Telefónica Wants To Let Computers Choose Which Startups To Invest In

For Venture Capitalists, predicting, measuring and evaluating the success of the startups they invest in is risky business. Although various computational programs have aided this procedure by crunching and projecting numbers that have valuable insight to an infant company's potential, the final decision remains in the hands of a real person, creating room for a variety of human biases.

Madrid-based broadband and telecommunications multinational, Telefónica's Open Future network has partnered with a machine-learning API company called BigML to develop an algorithm that helps VCs decide what startups to invest in. The partnership will push a new startup competition that will select its contestants and winners through this algorithm.

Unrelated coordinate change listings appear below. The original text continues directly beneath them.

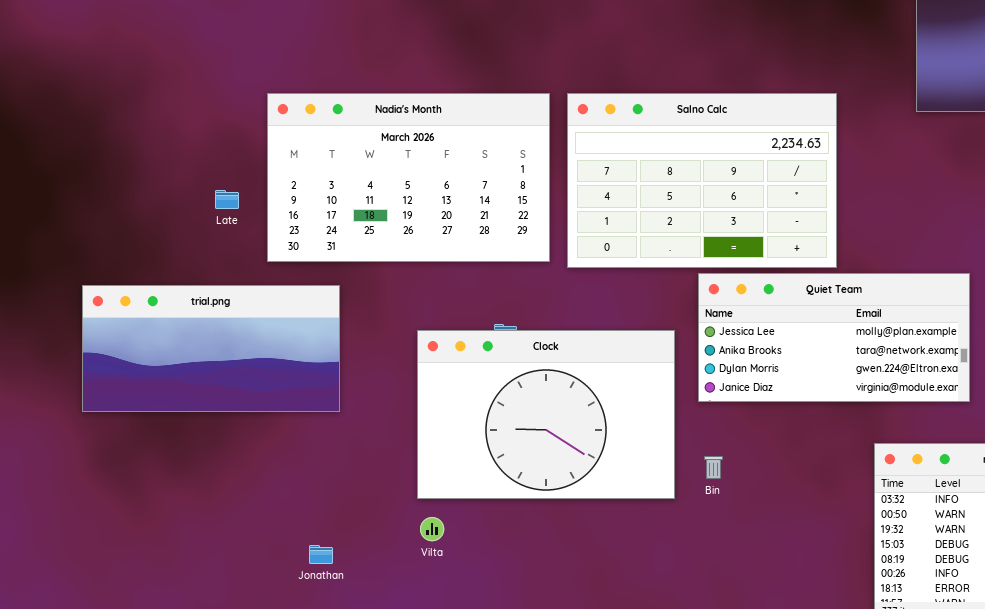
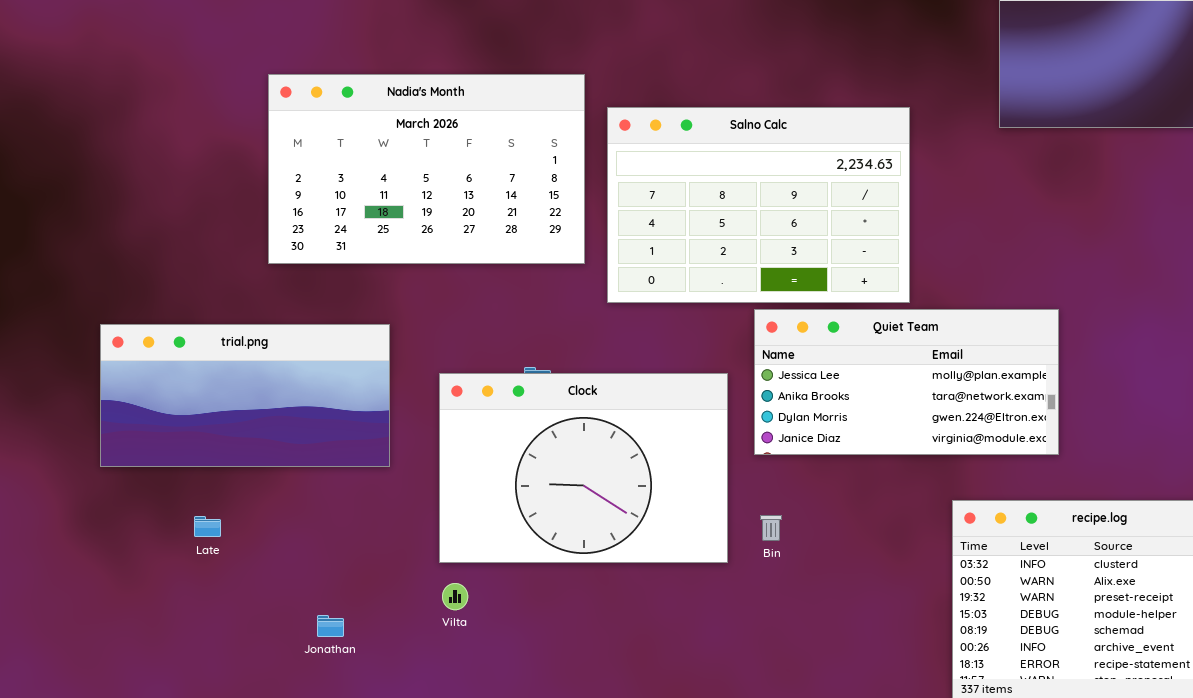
Nadia's Month: [267,93,550,262] -> [268,74,585,264], moved
Late: [215,190,239,209] -> [194,516,221,537], moved
trial.png: [82,285,340,412] -> [100,324,390,467], moved

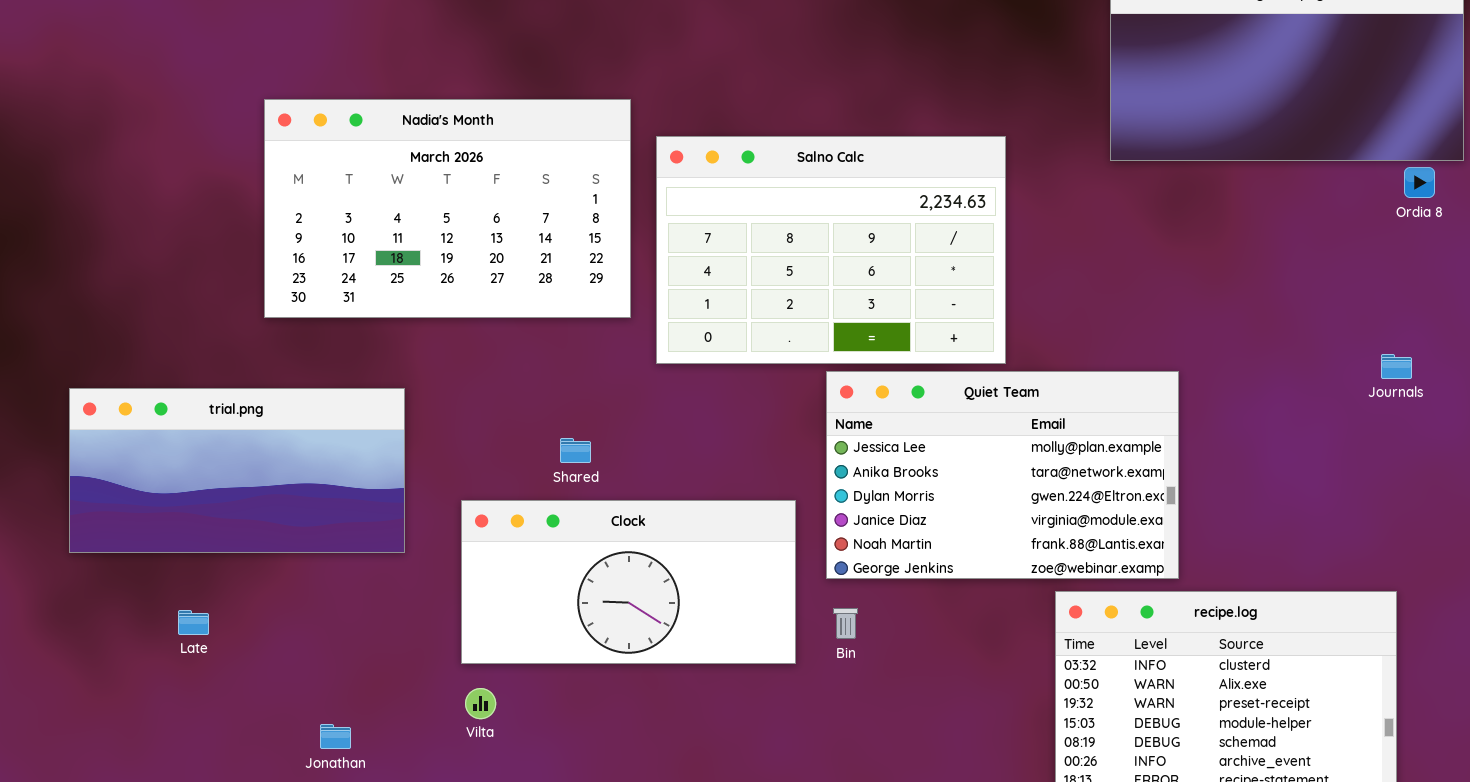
Quiet Team: [754,309,1059,455] -> [826,371,1179,579], resized
Clock: [439,373,728,563] -> [461,500,796,664], resized

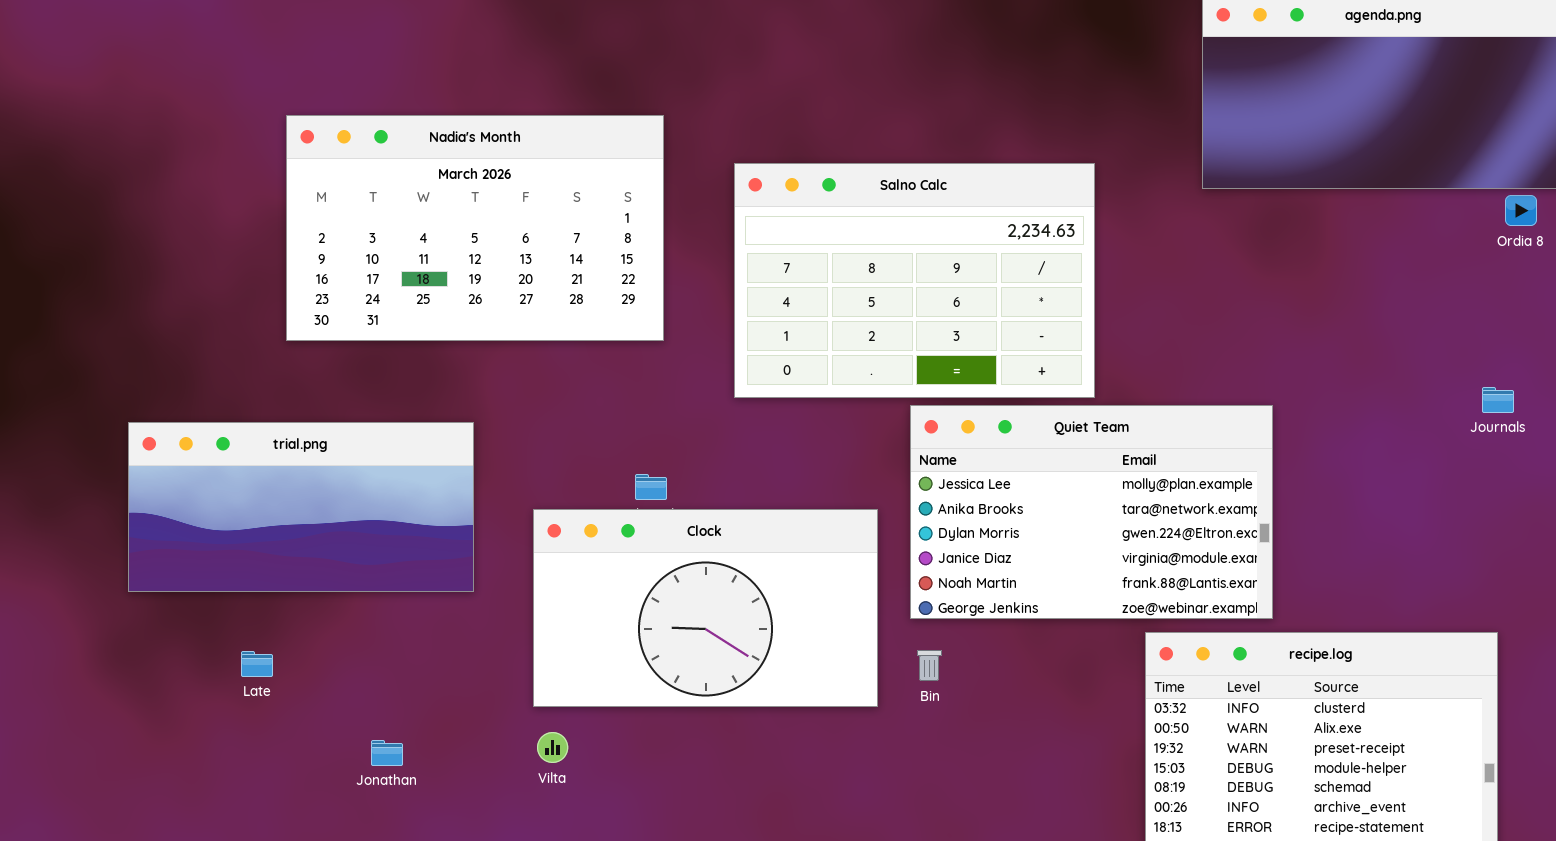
Nadia's Month: [264,99,631,318] -> [286,115,664,341], moved
Clock: [461,500,796,664] -> [533,509,878,707], resized
Jonathan: [320,724,351,749] -> [371,740,403,766], moved

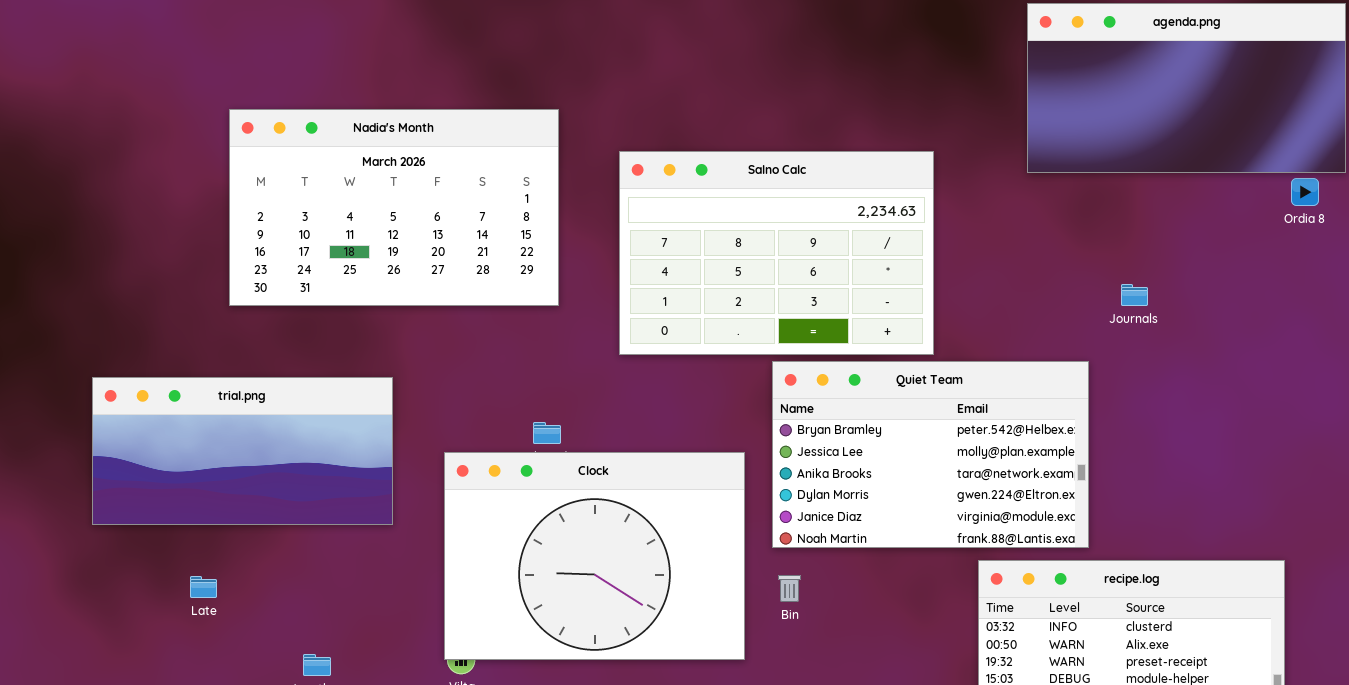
Journals: [1482,387,1514,413] -> [1121,284,1148,306], moved
Quiet Team: [910,405,1273,619] -> [772,361,1089,548], scrolled up 1 row
Clock: [533,509,878,707] -> [444,452,745,660], resized

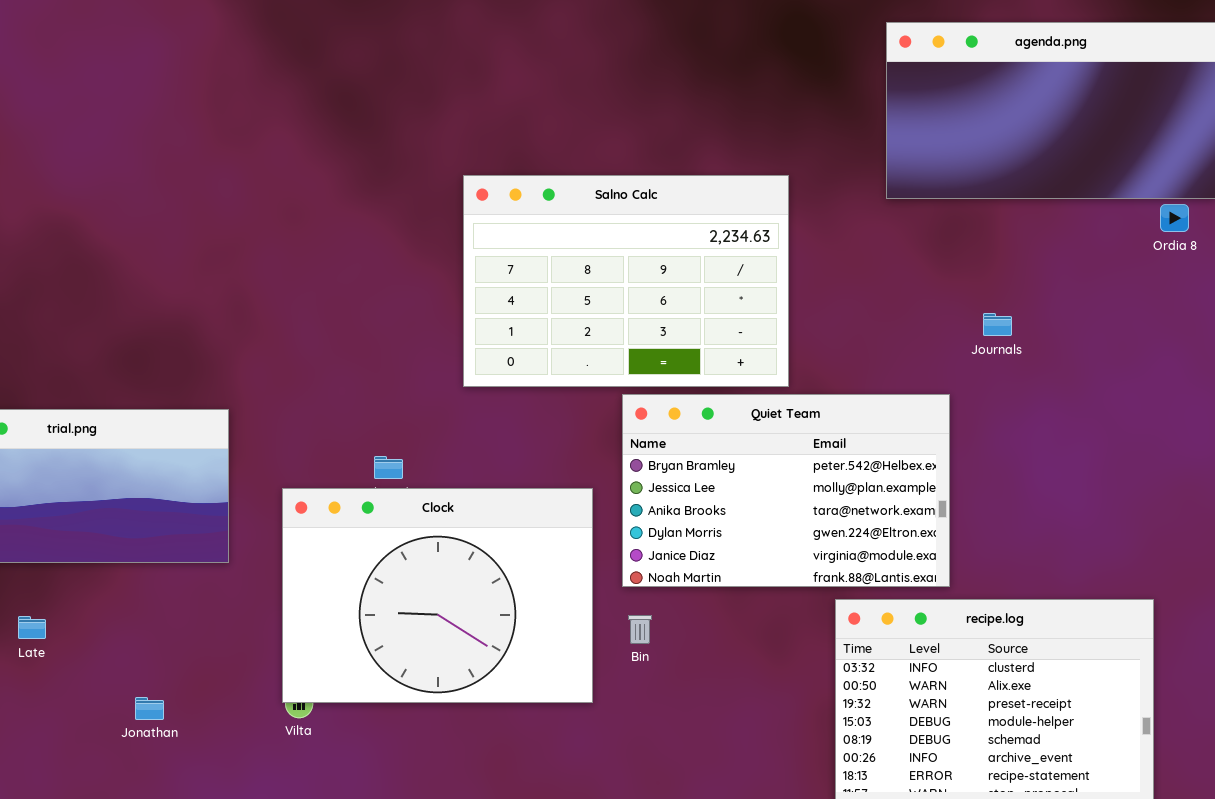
Nadia's Month: [229,109,559,306] -> none, closed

Telefónica is set inaugurate this startup battle – held in cities like Buenos Aires, Valencia and Bogota – next year. The company has not disclosed the dollar amount that is going behind this project, telling The Verge that "the best startups working on state-of-the-art predictive apps ... will be able to access funds managed at Telefónica Open Future."

However, given the amount of confidence behind this endeavor, the idea of putting full responsibility for one's investments is still subject to scrutiny. As BigML's announcement reaffirms, "Machine learning's impending impact on jobs that so far were considered exclusively to highly skilled humans will likely remain a controversial yet unavoidable topic for the foreseeable future."

The startup battle, then, is just a platform to test these ideas out in relatively safe waters.